Няня Боссов Братвы (ЛП) - Райли Селеста (список книг txt, fb2) 📗
— Верно, — признаю я. — Но что у него с ребенком? Какое-то неуместное чувство вины перед Сергеем, или за этим кроется нечто большее?
Николай пожимает плечами, его глаза немного темнеют.
— Может быть, это чувство вины. А может, ребенок напоминает ему об уязвимых местах, с которыми он не хочет сталкиваться. С Сергеем был выбор. С этим ребенком — нет.
Я киваю, обдумывая его слова. В жесткой внешности Александра всегда были трещины, пусть и небольшие.
— И что? Мы просто позволим ему вариться в своих собственных эмоциональных потрясениях, пока мы разбираемся с этим?
Николай вздохнул.
— У нас нет времени быть его психотерапевтами. Он либо согласится, либо нет. У нас сейчас есть проблемы поважнее.

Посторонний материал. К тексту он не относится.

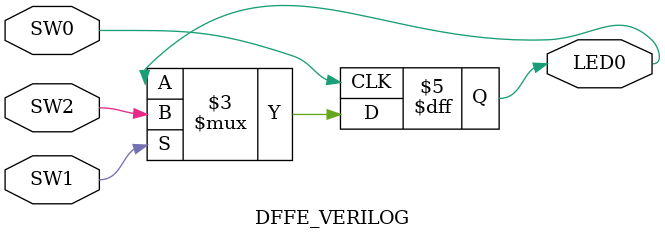
<source format=v>
module DFFE_VERILOG(SW0, SW1, SW2, LED0);

    input  SW0;
    input  SW1;
    input  SW2;
    output LED0;

    reg    LED0;

    always @(posedge SW0) begin
        if (SW1 == 1'b1) begin
            LED0 <= SW2;
        end
    end

endmodule

</source>
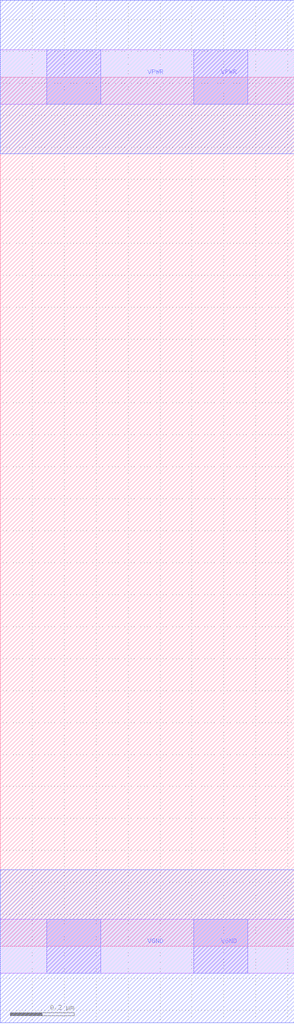
<source format=lef>
# Copyright 2020 The SkyWater PDK Authors
#
# Licensed under the Apache License, Version 2.0 (the "License");
# you may not use this file except in compliance with the License.
# You may obtain a copy of the License at
#
#     https://www.apache.org/licenses/LICENSE-2.0
#
# Unless required by applicable law or agreed to in writing, software
# distributed under the License is distributed on an "AS IS" BASIS,
# WITHOUT WARRANTIES OR CONDITIONS OF ANY KIND, either express or implied.
# See the License for the specific language governing permissions and
# limitations under the License.
#
# SPDX-License-Identifier: Apache-2.0

VERSION 5.7 ;
  NAMESCASESENSITIVE ON ;
  NOWIREEXTENSIONATPIN ON ;
  DIVIDERCHAR "/" ;
  BUSBITCHARS "[]" ;
UNITS
  DATABASE MICRONS 200 ;
END UNITS
MACRO sky130_fd_sc_hd__fill_2
  CLASS CORE ;
  SOURCE USER ;
  FOREIGN sky130_fd_sc_hd__fill_2 ;
  ORIGIN  0.000000  0.000000 ;
  SIZE  0.920000 BY  2.720000 ;
  SYMMETRY X Y R90 ;
  SITE unithd ;
  PIN VGND
    DIRECTION INOUT ;
    SHAPE ABUTMENT ;
    USE GROUND ;
    PORT
      LAYER li1 ;
        RECT 0.000000 -0.085000 0.920000 0.085000 ;
      LAYER mcon ;
        RECT 0.145000 -0.085000 0.315000 0.085000 ;
        RECT 0.605000 -0.085000 0.775000 0.085000 ;
      LAYER met1 ;
        RECT 0.000000 -0.240000 0.920000 0.240000 ;
    END
  END VGND
  PIN VPWR
    DIRECTION INOUT ;
    SHAPE ABUTMENT ;
    USE POWER ;
    PORT
      LAYER li1 ;
        RECT 0.000000 2.635000 0.920000 2.805000 ;
      LAYER mcon ;
        RECT 0.145000 2.635000 0.315000 2.805000 ;
        RECT 0.605000 2.635000 0.775000 2.805000 ;
      LAYER met1 ;
        RECT 0.000000 2.480000 0.920000 2.960000 ;
    END
  END VPWR
END sky130_fd_sc_hd__fill_2

</source>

Я согласен, но это тревожит. Эмоциональное состояние Александра может стать помехой, и последнее, что нам нужно, это еще одно осложнение.
— Хорошо, давай сосредоточимся на поиске идеальной няни. И, может быть, присмотрим за Александром, на всякий случай.
Николай берет телефон, предположительно для того, чтобы возобновить бесконечный поток сообщений.
— Согласен. У нас все должно получиться, с Александром или без него.
— Да, — говорю я, глядя в сторону зоны, где ребенок сейчас спокойно смотрит телевизор. Она погрузилась в мир мультфильмов, не обращая внимания на царящий вокруг беспорядок. — Мы — все, что у нее есть. Давай не будем все портить.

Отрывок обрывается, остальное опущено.